Lieutenant-Colonel Jimmy Dickson
2nd Battalion, East Yorkshire Regiment
In the rescuing of the child and bringing ashore of Sgt Chamberlain, Brigadier Dickson displayed courage of the highest order which was an example to all. Especially is this so in the second attempt when in spite of his exhausted state and his injuries he was immediately prepared to risk his life—and knew it was a very grave risk—to try single-handed to save a drowning man.
(George Medal citation, 12 Oct 1960)
Born on 11 August 1911 in British India, Norman James Dickson was commissioned with the Northamptonshire Regiment in 1931 after attending the King’s School and Royal Military College, Sandhurst. He served on the North West frontier in India and was promoted to captain in September 1939. He completed staff college and served as brigade major and then participated in the planning for D-Day with general headquarters, 21st Army Group.
During the Normandy campaign, Dickson was appointed commanding officer of the 2nd Battalion, East Yorkshire Regiment after Lieutenant-Colonel C.F. Hutchinson became a casualty. He was promoted to lieutenant-colonel the next month. On 12 August 1944, an enemy shell exploded near a battalion orders group, forcing Dickson’s evacuation but he returned four days later. For his “prompt and gallant action” in the fighting on 12 October, he earned the Distinguished Service Order. When a company’s officers all became casualties, Dickson “again unhesitatingly went fwd … and stayed encouraging his men until the fresh tps had gone through.” The citation, however, pointed to the heavy toll of frontline leadership:
Some weeks previously Lt Col Dickson had been badly shaken by a near miss from a hy calibre enemy shell and had only recently returned to duty though still suffering from severe headaches.
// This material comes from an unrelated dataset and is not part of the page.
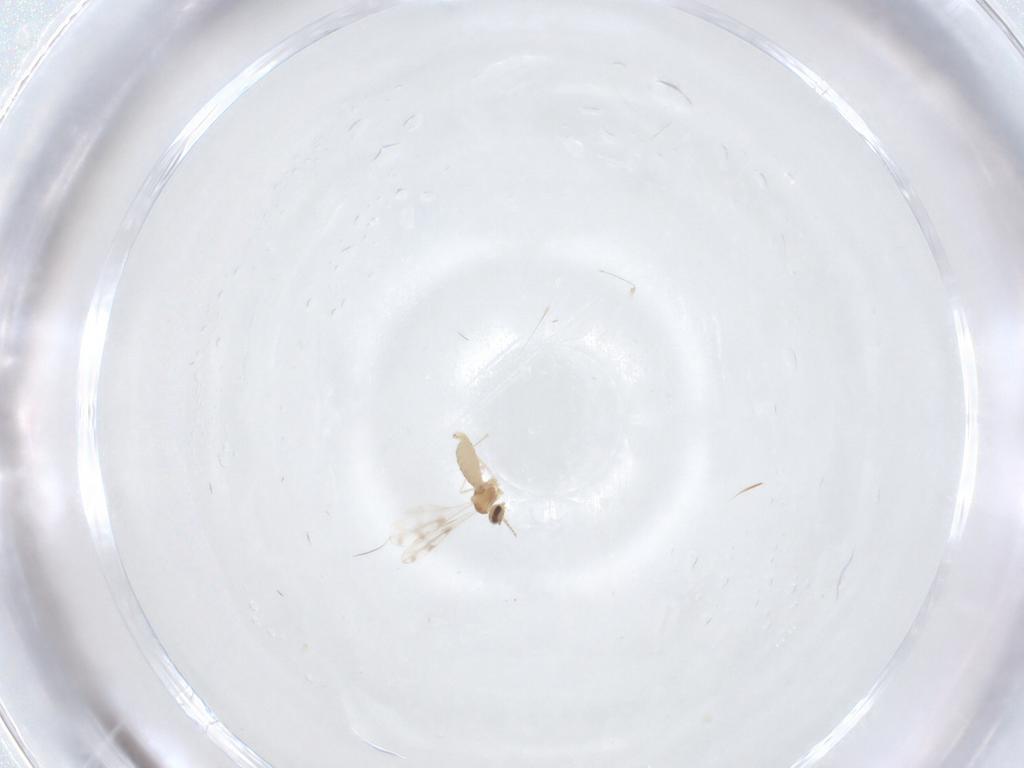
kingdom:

There is no doubt that he was not a fit man when the attack was launched by he in no way allowed this to interfere with his actions and in assessing his gallantry this fact should undoubtedly be borne in mind. Throughout a gruelling day Lt Col Dickson set a fine example to his men and was in such a state of exhaustion at the end of it that he had to be evacuated on the orders of his Bde Comd.
Second-in-command Major J.D.W. Rension took over the 2nd East Yorks on 16 October 1944.
Dickson remained in the postwar army and commanded the 1st Battalion, Northamptonshire Regiment in Korea and Hong Kong before a promotion to brigadier in 1956. His bravery was not confined to the battlefield, and in 1960, he received the George Medal, the second-highest civilian gallantry award in the British honors system.
On 22 July 1960, while on vacation on a beach in Malta, Dickson awoke to the panic of a mother whose nine-year-old girl had been swept out to sea. Despite large, rough waves and jagged rocks, the brigadier rushed into the ocean and saved the drowning girl. Although badly cut up, with a dislocated figure and toe, Dickson dove into the violent sea again to save a drowning RAF sergeant, one of several others who had attempted to rescue the girl. With much difficulty, Dickson brought the unconscious sergeant ashore and tried to revive him but the man was pronounced in hospital.
Dickson retired from the army 1962 and died on 18 January 1992 in Holm Oak, Oxford.